▶ **STATED TASK 1**:
Answer these questions from the p-group talk page:
(a) What notation does Charles Matthews say he will use for the group of order 8?
(b) What did Rich change "natural number" to?
(c) What does grubber report finding in Herstein?
▶ **STATED TASK 2**: Carry on the p-group talk page discussion from after its last comment.

Talk:P-group

Dihedral notation

when you write ${\displaystyle D_{4}}$ do you mean the klein group or the eight isometries of a square?

Because the convention I know is that one denotes the group of all 2*n isometries on a regular n-gon by ${\displaystyle D_{2n}}$

Here it obviously has order 8. The conventions are at Wikipedia:WikiProject Mathematics/Conventions. So I'll make that Dih₄. Charles Matthews 19:49, 11 February 2006 (UTC)

Every profinite group contains a ${\displaystyle p}$-group

The article says that every non-trivial group of finite order contains a ${\displaystyle p}$-group. In fact, according to the definition here, the trivial group is itself a ${\displaystyle p}$-group, so there's no need for the exception. Also, it's probably not inapposite to mention profinite groups here. JadeNB

I changed natural number to positive integer, so that the trivial group won't be a p-group.Rich 16:28, 19 September 2006 (UTC)

Is that wise? It would be better to correct the statement made to have content. Charles Matthews 18:22, 19 September 2006 (UTC)

I don't see what you mean but it's ok. You may revert or revise w/no hard feelings.I should mention I later added 'non-identity"Rich 21:06, 19 September 2006 (UTC)

The trivial group is NOT a p-group because 1 is not a prime number. We maybe should say that the definition of a finite p-group to be a group that has order pⁿ and let the other results follow. - grubber 20:54, 19 September 2006 (UTC)

That might be a more convenient definition but we're supposed to, as an encyclopedia, report on what the authorities say, and it's defined as every element has order a prime power by every text I can think of.Rich 21:11, 19 September 2006 (UTC)

That's right, and 1 is a prime power, namely p⁰. The trivial group is a p-group for all primes p. --Zundark 21:21, 19 September 2006 (UTC)

Ah, I was thinking 1ⁿ rather than p⁰. Looking at my Milne notes again, it doesn't admit or preclude n=0, and that's all I have nearby right now. Anyone have their Herstein book handy? I'm curious how he defines a p-group. - grubber 22:28, 19 September 2006 (UTC)

FYI, Herstein defines a p-Sylow subgroup, but I can't find any reference to a p-group at all. -grubber 14:57, 20 September 2006 (UTC)

In my haste to reply to your comment I mistakenly said that your definition was correct. Of course, it's not correct, as the symmetric group S₃ shows. A p-group is a group in which all elements are of p-power order. The rest of my reply stands: the trivial group is a p-group for every prime p (and, more generally, a π-group for every set π of primes). --Zundark 08:36, 20 September 2006 (UTC)

▶ **RECORD EXTRACTS**:
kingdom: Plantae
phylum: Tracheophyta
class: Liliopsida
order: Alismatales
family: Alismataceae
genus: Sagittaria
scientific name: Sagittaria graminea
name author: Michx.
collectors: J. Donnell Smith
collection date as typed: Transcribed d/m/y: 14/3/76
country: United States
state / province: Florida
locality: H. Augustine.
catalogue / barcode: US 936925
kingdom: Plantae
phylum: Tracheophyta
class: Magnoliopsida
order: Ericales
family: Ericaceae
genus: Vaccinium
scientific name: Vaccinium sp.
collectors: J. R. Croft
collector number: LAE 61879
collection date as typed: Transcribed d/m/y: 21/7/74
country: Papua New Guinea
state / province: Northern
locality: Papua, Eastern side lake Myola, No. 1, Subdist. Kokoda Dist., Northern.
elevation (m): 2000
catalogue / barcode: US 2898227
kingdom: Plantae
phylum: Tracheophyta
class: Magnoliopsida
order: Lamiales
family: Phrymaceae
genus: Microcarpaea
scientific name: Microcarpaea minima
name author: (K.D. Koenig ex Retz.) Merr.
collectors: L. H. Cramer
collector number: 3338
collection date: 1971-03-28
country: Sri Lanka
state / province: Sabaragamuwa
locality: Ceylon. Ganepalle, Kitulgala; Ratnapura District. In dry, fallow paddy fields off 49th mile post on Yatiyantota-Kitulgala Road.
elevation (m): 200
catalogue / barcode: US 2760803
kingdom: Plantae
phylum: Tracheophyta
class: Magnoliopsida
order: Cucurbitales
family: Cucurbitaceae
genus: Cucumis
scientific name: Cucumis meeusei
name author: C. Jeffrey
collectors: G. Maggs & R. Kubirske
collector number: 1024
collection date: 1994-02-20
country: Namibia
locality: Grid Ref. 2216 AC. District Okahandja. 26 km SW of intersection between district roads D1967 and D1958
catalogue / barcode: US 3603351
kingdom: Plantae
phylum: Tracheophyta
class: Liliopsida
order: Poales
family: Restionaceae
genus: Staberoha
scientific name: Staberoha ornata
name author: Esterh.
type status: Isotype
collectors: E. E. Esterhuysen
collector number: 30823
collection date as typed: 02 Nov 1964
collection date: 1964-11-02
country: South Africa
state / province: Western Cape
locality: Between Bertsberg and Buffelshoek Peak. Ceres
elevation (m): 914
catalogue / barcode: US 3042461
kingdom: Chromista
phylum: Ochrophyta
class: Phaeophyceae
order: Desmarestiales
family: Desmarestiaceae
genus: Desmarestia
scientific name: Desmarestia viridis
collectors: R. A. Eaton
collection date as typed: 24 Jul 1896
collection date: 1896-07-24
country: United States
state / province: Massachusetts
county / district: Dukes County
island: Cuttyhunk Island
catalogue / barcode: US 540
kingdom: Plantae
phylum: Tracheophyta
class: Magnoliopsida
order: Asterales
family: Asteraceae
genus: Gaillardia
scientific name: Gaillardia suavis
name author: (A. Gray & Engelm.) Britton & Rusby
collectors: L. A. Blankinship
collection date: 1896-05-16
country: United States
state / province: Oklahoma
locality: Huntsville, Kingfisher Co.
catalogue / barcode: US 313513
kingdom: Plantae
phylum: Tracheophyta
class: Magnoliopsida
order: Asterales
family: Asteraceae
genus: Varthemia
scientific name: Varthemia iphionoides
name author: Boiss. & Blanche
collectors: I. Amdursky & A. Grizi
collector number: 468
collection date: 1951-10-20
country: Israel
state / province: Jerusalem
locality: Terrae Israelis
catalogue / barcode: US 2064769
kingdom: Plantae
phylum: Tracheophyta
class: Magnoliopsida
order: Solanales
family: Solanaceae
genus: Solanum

▶ **EXERCISE OUTPUT 1**:
(a) Dih₄
(b) Positive integer
(c) Herstein defines a p-Sylow subgroup, but grubber can't find any reference to a p-group.

▶ **EXERCISE OUTPUT 2**:
The def I provided is equivalent to that def (for finite G). What are you saying S₃ shows? S₃ isn't a p-group for any p. - grubber 14:48, 20 September 2006 (UTC)

Your definition is indeed a correct definition for finite p-groups. My comment wasn't addressed to you, it was addressed to Rich (as the indentation shows). As you say, S₃ isn't a p-group for any p. Yet it fits Rich's definition, since all its elements are of prime power order. --Zundark 15:34, 20 September 2006 (UTC)

Lol. Big sigh of relief! :) - grubber 18:19, 20 September 2006 (UTC)

The trivial group has to be a p-group, nilpotent group, solvable group, or else theorems are going to have pointless exceptions. Charles Matthews 15:29, 20 September 2006 (UTC)

I'll concede the point. Vacuously true statements are always a bit hairy, but I can understand the utility you say we gain by letting it be. - grubber 18:19, 20 September 2006 (UTC)

I went back to the old version except nonnegative integer instead of natural number because of ambiguity of whether 0 is a natural number. I hope this suits everyone better than my earlier edits. By the way, I believe Charles' information that the trivial group needs to be p-group, etc to make theorems easier to state, but isn't it ironic? We forbid 1 from being prime to avoid difficulty stating the the Fund Thm of Arith, but for similar reasons require {1} to be a p-group.Rich 18:46, 20 September 2006 (UTC)

Prime powers include 1, though. Not really paradoxical. Charles Matthews 20:42, 20 September 2006 (UTC)

-Yeah, good point.Rich 04:34, 22 September 2006 (UTC)

article is identical to...

http://experts.about.com/e/p/p/p-group.htm

word for word. though i can't say which is the original, or if its a copyright issue. kind of lame though. --Putgeminmouth

They copied Wikipedia. (It says so in the small print at the bottom of the page.) --Zundark 08:59, 10 November 2006 (UTC)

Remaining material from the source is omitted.